A jet engine is a complex assembly of rapidly moving parts. They’re designed to suck in air, and they can tolerate water — they have to fly in rainstorms, after all — but if a solid “foreign object” gets inside, it’s kind of like dropping gravel in your Cuisinart: at best you damage something expensive, at worst you blow it up. So even in the military, jet aircraft operate off properly paved runways, while only helicopters and propeller planes routinely land on dirt — with the significant exception of the C-17 cargo jet, which can endure dirt airstrips.
None of this was on Pratt & Whitney’s mind when they spent a decade and a billion dollars developing their geared turbofan technology: Their goal was greater fuel efficiency. To get there, though, they built an engine with a much higher “bypass ratio,” in which more than 90 percent of the air sucked in the front bypasses the core of the engine (where fuel is mixed with air and ignited) and instead just flows through and on out the back. The unintended but happy byproduct is that any foreign objects accidentally sucked in likewise have a 90% chance of bypassing the engine core and not hitting any of its sensitive components. Even better, another part of the geared turbofan’s fuel efficiency is that the intake fans don’t run as fast, so they’re not as likely to suck in foreign objects in the first place: “It’s less of a vacuum cleaner,” said Pratt & Whitney marketing director Jim Speich. The shape of the new engine even allows it to be mounted higher on the wing than traditional turbofans, keeping it that much further away from any litter on the runway.

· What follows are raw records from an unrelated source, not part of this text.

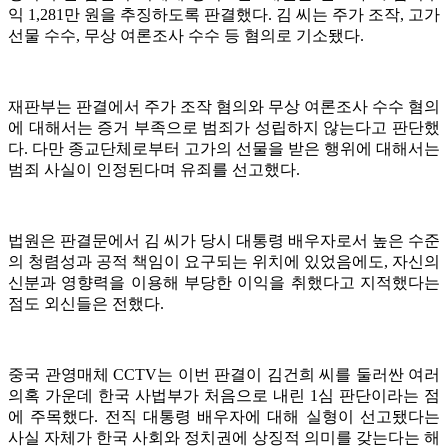
익 1,281만 원을 추징하도록 판결했다. 김 씨는 주가 조작, 고가
선물 수수, 무상 여론조사 수수 등 혐의로 기소됐다.
재판부는 판결에서 주가 조작 혐의와 무상 여론조사 수수 혐의
에 대해서는 증거 부족으로 범죄가 성립하지 않는다고 판단했
다. 다만 종교단체로부터 고가의 선물을 받은 행위에 대해서는
범죄 사실이 인정된다며 유죄를 선고했다.
법원은 판결문에서 김 씨가 당시 대통령 배우자로서 높은 수준
의 청렴성과 공적 책임이 요구되는 위치에 있었음에도, 자신의
신분과 영향력을 이용해 부당한 이익을 취했다고 지적했다는
점도 외신들은 전했다.
중국 관영매체 CCTV는 이번 판결이 김건희 씨를 둘러싼 여러
의혹 가운데 한국 사법부가 처음으로 내린 1심 판단이라는 점
에 주목했다. 전직 대통령 배우자에 대해 실형이 선고됐다는
사실 자체가 한국 사회와 정치권에 상징적 의미를 갖는다는 해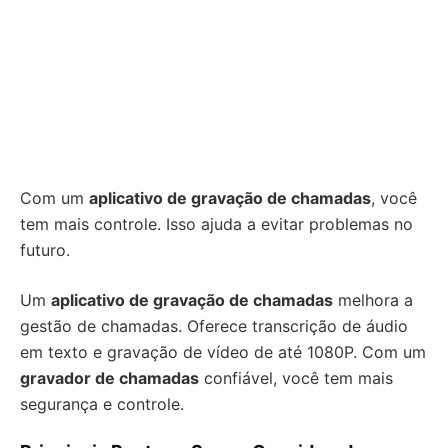
Com um
aplicativo de gravação de chamadas
, você
tem mais controle. Isso ajuda a evitar problemas no
futuro.
Um
aplicativo de gravação de chamadas
melhora a
gestão de chamadas. Oferece transcrição de áudio
em texto e gravação de vídeo de até 1080P. Com um
gravador de chamadas
confiável, você tem mais
segurança e controle.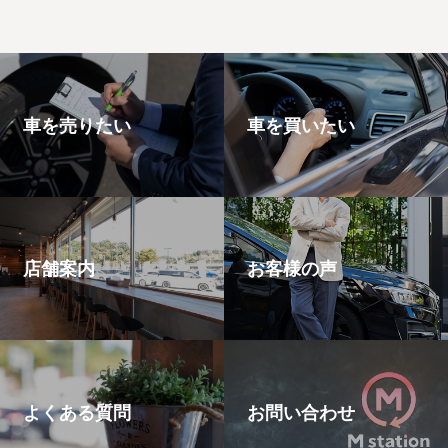
プ
車を売りたい
車を買いたい
店舗案内
お客様の声
よくある質問
お問い合わせ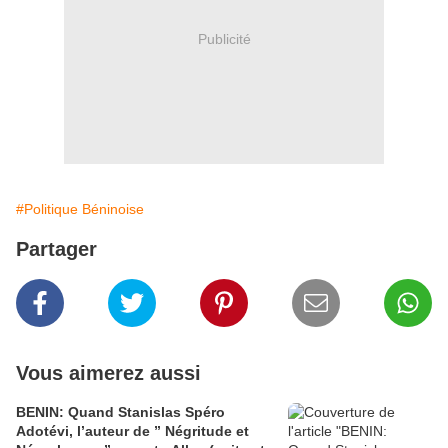
Publicité
#Politique Béninoise
Partager
Vous aimerez aussi
BENIN: Quand Stanislas Spéro
Adotévi, l’auteur de ” Négritude et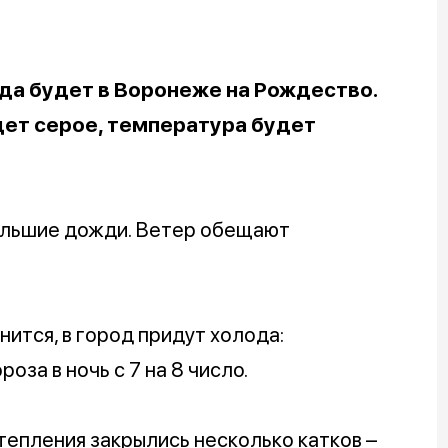
ода будет в Воронеже на Рождество.
дет серое, температура будет
ольшие дожди. Ветер обещают
нится, в город придут холода:
оза в ночь с 7 на 8 число.
тепления закрылись несколько катков –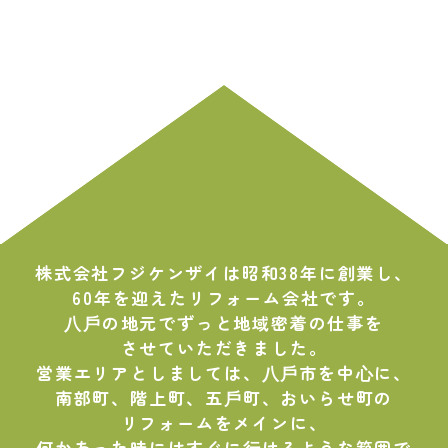
株式会社フジケンザイは昭和38年に創業し、
60年を迎えたリフォーム会社です。
⼋⼾の地元でずっと地域密着の仕事を
させていただきました。
営業エリアとしましては、⼋⼾市を中⼼に、
南部町、階上町、五⼾町、おいらせ町の
リフォームをメインに、
何かあった時にはすぐに⾏けるような範囲で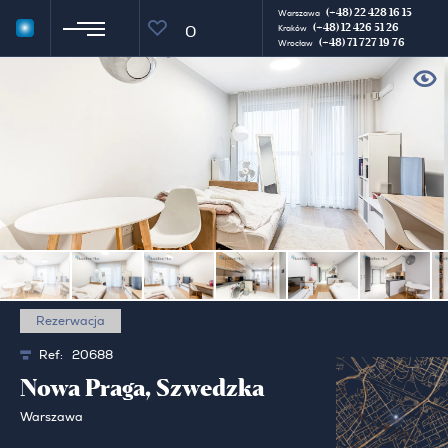
(+48) 22 428 16 15
Warszawa
(+48) 12 426 51 26
0
Kraków
(+48) 71 727 19 76
Wrocław
Rezerwacja
Ref:
20688
Nowa Praga, Szwedzka
Warszawa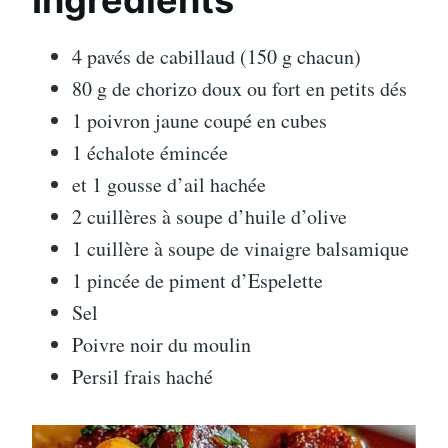
Ingrédients
4 pavés de cabillaud (150 g chacun)
80 g de chorizo doux ou fort en petits dés
1 poivron jaune coupé en cubes
1 échalote émincée
et 1 gousse d’ail hachée
2 cuillères à soupe d’huile d’olive
1 cuillère à soupe de vinaigre balsamique
1 pincée de piment d’Espelette
Sel
Poivre noir du moulin
Persil frais haché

There are limits to the military applications of this new technology. High-performance combat aircraft don’t use turbofans of any kind but a sleeker kind of engine called a turbojet, so Pratt & Whitney’s innovation literally wouldn’t fit. But a host of military aircraft are derived directly from commercial airliners and use the same kinds of engines.
The geared turbofan variants Pratt & Whitney is currently offering to commercial airlines range in power up to 33,000 pounds of thrust. That’s enough for the KC-135 tanker and radar planes like AWACS and JSTARS, but it fall short for the C-17 transport — which would benefit most from a more FOD-resistant engine — or, for that matter, commercial wide-body jets like the Boeing 747, which need upwards of 40,000 pounds out of each engine. The company is looking at geared turbofans for wide-body jets that would generate “90 to 100,000” pounds of thrust, Pratt & Whitney President David Hess told reporters Wednesday morning, and they expect no problem scaling up the technology: To the contrary, Hess said, “the benefits of the geared architecture are enhanced as you get to bigger engines.”
But Pratt & Whitney doesn’t have an actual higher-powered variant they’ve started design work on, and the chief of the Middletown engine facility, Tom Mayes, told Breaking Defense that it would take “probably two or three years of design” — a long time in the commercial world, perhaps, but practically greased lighting for a defense program.
Full disclosure: Pratt & Whitney paid for airfare and accommodations during my trip to their facility.